Erneuerung der Union: Keine AbKURZung für die CDU
Der Sturz von Sebastian Kurz sollte der Union eine Warnung sein. Mit einer neuen Spitze allein ist es nicht getan. Es braucht ein neues Programm.
I st es Pech oder Warnung zur rechten Zeit? Das Schmierentheater in Österreich macht die Lage für die gebeutelte CDU nicht einfacher. Mit den Ermittlungen wegen des mutmaßlich gekauften Wahlkampfs der Österreichischen Volkspartei (ÖVP) und dem Rücktritt des schneidigen Parteichefs Sebastian Kurz als Kanzler kommt der Union der Posterboy abhanden.
Viele ließen sich gern mit ihm ablichten – Gesundheitsminister Jens Spahn, Junge-Union-Chef Tilman Kuban, CDU-Generalsekretär Paul Ziemiak und auch Bayerns Ministerpräsident Markus Söder (CSU), der ihn im Sommer noch als seinen Freund bezeichnete. Doch der Freund steckt offenbar tief im Sumpf der „Freunderlwirtschaft“ und Solidaritätsadressen aus den deutschen Schwesterparteien sind derzeit rar.

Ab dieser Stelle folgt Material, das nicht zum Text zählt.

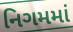
નિગમમાં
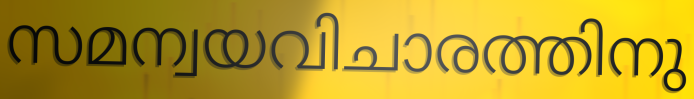
സമന്വയവിചാരത്തിനു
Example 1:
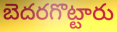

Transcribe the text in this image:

బెదరగొట్టారు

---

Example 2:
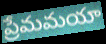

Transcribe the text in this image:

ప్రేమమయా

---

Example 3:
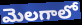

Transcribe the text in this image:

మెలగాలో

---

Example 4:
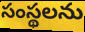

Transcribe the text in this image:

సంస్థలను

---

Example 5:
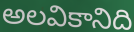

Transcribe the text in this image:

అలవికానిది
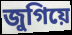
জুগিয়ে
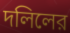
দলিলের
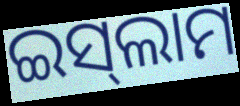
ଇସ୍‌ଲାମ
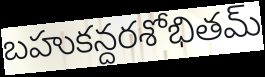
బహుకన్దరశోభితమ్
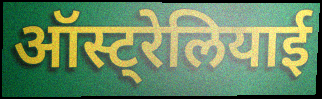
ऑस्ट्रेलियाई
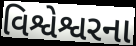
વિશ્વેશ્વરના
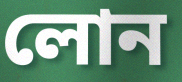
লোন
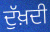
ਦੁੱਖ਼ਦੀ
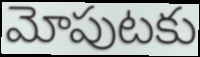
మోపుటకు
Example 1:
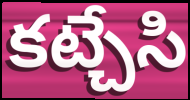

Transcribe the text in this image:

కట్చేసి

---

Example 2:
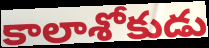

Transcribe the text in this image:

కాలాశోకుడు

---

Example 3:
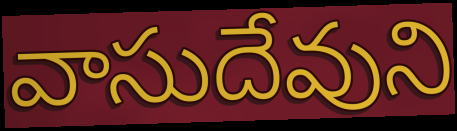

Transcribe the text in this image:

వాసుదేవుని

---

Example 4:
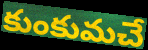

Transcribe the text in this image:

కుంకుమచే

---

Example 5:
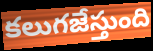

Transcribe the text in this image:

కలుగజేస్తుంది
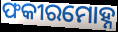
ଫକୀରମୋହ୍ନ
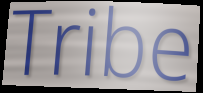
Tribe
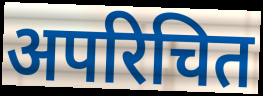
अपरिचित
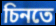
চিনতে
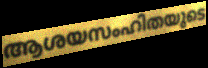
ആശയസംഹിതയുടെ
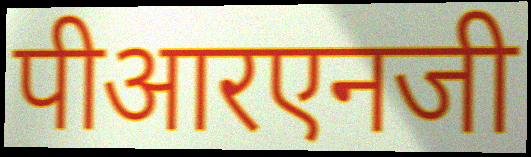
पीआरएनजी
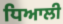
ਧਿਆਲੀ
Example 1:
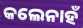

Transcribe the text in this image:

କଲେନାହଁ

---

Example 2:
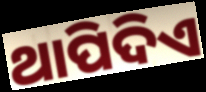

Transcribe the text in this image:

ଥାପିଦିଏ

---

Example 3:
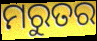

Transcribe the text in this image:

ମରୁତର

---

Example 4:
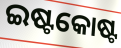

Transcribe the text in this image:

ଇଷ୍ଟକୋଷ୍ଟ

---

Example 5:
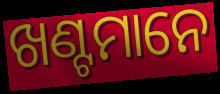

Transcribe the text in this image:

ଖଣ୍ଟମାନେ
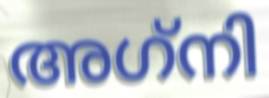
അഗ്‌നി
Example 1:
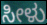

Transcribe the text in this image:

ಸೀಳು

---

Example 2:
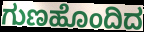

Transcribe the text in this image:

ಗುಣಹೊಂದಿದ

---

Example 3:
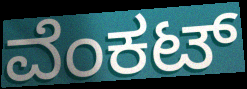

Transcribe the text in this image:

ವೆಂಕಟ್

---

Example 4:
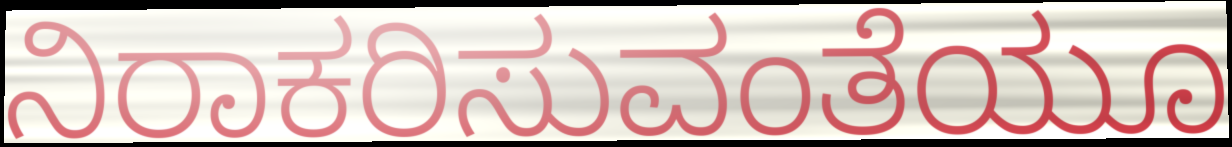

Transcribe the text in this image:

ನಿರಾಕರಿಸುವಂತೆಯೂ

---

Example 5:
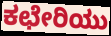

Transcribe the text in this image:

ಕಛೇರಿಯು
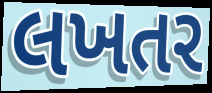
લખતર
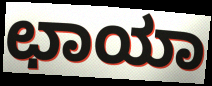
ಛಾಯಾ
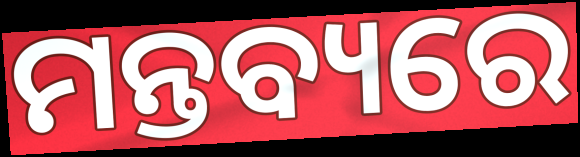
ମନ୍ତବ୍ୟରେ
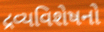
દ્રવ્યવિશેષનો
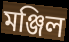
মঞ্জিল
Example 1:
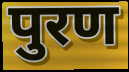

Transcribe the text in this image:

पुरण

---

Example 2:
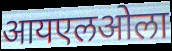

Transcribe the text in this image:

आयएलओला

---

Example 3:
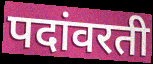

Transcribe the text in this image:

पदांवरती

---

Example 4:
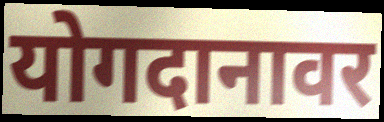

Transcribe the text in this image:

योगदानावर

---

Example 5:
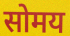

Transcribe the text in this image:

सोमय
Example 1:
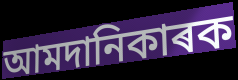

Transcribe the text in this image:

আমদানিকাৰক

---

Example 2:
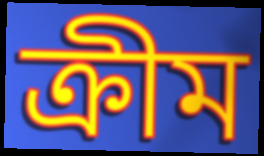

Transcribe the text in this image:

ক্ৰীম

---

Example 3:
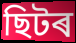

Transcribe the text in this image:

ছিটৰ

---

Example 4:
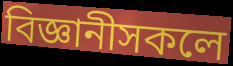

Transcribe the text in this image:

বিজ্ঞানীসকলে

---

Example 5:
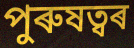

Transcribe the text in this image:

পুৰুষত্বৰ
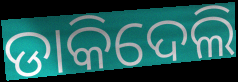
ଡାକିଦେଲି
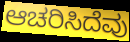
ಆಚರಿಸಿದೆವು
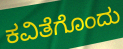
ಕವಿತೆಗೊಂದು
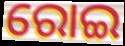
ରୋଇ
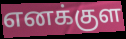
எனக்குள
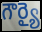
గౌర్యై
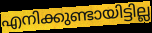
എനിക്കുണ്ടായിട്ടില്ല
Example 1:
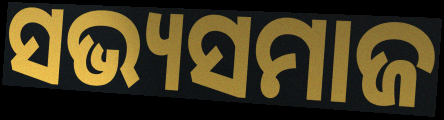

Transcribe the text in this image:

ସଭ୍ୟସମାଜ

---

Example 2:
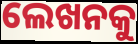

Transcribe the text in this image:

ଲେଖନକୁ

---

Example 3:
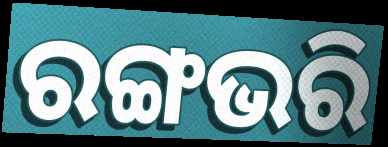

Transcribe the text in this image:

ରଙ୍ଗଭରି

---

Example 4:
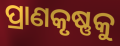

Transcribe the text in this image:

ପ୍ରାଣକୃଷ୍ଣକୁ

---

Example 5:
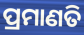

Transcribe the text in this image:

ପ୍ରମାଣତି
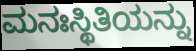
ಮನಃಸ್ಥಿತಿಯನ್ನು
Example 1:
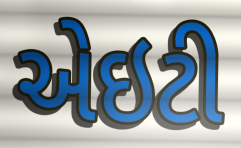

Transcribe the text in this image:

એઇટી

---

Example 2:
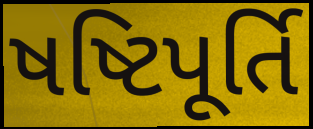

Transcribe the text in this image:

ષષ્ટિપૂર્તિ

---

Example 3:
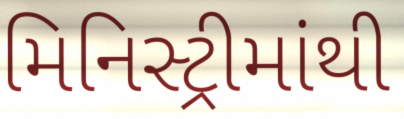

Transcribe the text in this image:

મિનિસ્ટ્રીમાંથી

Kurz hat ein Politikmodell perfektioniert, das bis vor wenigen Tagen vielen in der Union als verheißungsvoller Weg aus der Krise schien. Er hat seine charismatische Persönlichkeit vor die Partei und deren dröge Gremien gestellt, und Stimmungen vor Abstimmungen und Beschlüsse. Nun wird deutlich, wie manipulierbar und missbrauchsanfällig solch ein popularitätsfixiertes Politikmodell vermutlich ist.

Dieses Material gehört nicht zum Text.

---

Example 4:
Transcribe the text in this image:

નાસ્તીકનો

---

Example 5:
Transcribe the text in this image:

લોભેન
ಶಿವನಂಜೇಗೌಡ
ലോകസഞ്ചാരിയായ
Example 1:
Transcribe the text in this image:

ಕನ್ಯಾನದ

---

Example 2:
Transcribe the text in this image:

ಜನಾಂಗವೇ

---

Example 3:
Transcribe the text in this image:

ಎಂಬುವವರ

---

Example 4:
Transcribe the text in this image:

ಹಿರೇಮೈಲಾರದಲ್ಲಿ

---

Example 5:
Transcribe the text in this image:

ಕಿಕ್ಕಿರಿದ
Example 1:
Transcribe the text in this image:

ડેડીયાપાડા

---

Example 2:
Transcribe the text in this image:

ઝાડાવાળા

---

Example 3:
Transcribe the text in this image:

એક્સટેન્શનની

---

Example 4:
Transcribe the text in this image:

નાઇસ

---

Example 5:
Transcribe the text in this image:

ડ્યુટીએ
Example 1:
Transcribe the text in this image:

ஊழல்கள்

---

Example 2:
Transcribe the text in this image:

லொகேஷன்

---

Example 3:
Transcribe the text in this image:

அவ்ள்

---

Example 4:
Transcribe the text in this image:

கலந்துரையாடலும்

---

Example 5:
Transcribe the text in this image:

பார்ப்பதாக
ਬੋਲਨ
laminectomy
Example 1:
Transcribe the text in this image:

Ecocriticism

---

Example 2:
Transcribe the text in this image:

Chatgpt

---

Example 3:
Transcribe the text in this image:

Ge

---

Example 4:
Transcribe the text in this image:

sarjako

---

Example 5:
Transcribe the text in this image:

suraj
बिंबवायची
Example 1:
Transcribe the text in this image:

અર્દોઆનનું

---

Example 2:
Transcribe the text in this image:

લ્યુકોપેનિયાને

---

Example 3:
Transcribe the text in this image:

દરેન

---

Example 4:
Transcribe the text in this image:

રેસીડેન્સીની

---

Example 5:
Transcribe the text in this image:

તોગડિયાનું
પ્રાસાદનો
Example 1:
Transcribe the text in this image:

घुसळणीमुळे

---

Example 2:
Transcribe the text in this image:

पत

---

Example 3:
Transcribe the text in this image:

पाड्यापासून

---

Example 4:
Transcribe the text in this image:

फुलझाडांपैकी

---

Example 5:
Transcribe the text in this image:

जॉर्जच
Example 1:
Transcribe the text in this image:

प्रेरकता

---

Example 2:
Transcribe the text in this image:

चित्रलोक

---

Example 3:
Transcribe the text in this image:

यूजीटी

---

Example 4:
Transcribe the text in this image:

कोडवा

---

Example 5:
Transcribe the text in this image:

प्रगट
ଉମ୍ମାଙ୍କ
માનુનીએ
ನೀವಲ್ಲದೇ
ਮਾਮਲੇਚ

Vielleicht ein Dämpfer für all jene, die bis heute glauben, der Union fehlte nur der richtige Kanzlerkandidat, um weitere Jahrzehnte an der Macht zu bleiben. Denn Markus Söder ist die deutsche Verkörperung eines auf Intuition und Popularität vertrauenden Politikstils. Die österreichische Regierungskrise ist hoffentlich auch eine Warnung an jene in der CDU, die vor allem auf einen neuen Leader setzen und darauf, dass sich die programmatischen Hausaufgaben dann schon von selbst erledigen.

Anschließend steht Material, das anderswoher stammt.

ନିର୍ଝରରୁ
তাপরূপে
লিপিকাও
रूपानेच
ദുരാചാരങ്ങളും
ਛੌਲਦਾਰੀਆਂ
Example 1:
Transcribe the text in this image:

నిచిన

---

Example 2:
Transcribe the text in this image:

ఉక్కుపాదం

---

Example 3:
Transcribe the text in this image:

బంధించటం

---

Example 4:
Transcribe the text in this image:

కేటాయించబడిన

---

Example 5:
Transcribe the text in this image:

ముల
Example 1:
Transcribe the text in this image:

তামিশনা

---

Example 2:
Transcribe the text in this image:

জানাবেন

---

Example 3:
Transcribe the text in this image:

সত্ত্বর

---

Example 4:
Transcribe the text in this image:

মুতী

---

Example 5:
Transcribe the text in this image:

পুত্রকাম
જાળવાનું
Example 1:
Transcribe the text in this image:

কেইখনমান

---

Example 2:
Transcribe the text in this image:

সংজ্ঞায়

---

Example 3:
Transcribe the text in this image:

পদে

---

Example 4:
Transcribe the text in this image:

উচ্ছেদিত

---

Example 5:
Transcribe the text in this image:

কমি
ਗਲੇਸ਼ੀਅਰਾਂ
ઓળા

Eine solche Ab-Ku(e)rz-ung wird die inhaltliche Entkernung beschleunigen und der Partei schaden. Armin Laschet wird den Parteigremien am Montag einen Parteitag zur personellen Neuaufstellung vorschlagen. Die CDU braucht aber auch eine programmatische Neuaufstellung und vor allem keine One-Man-Show wie in Österreich.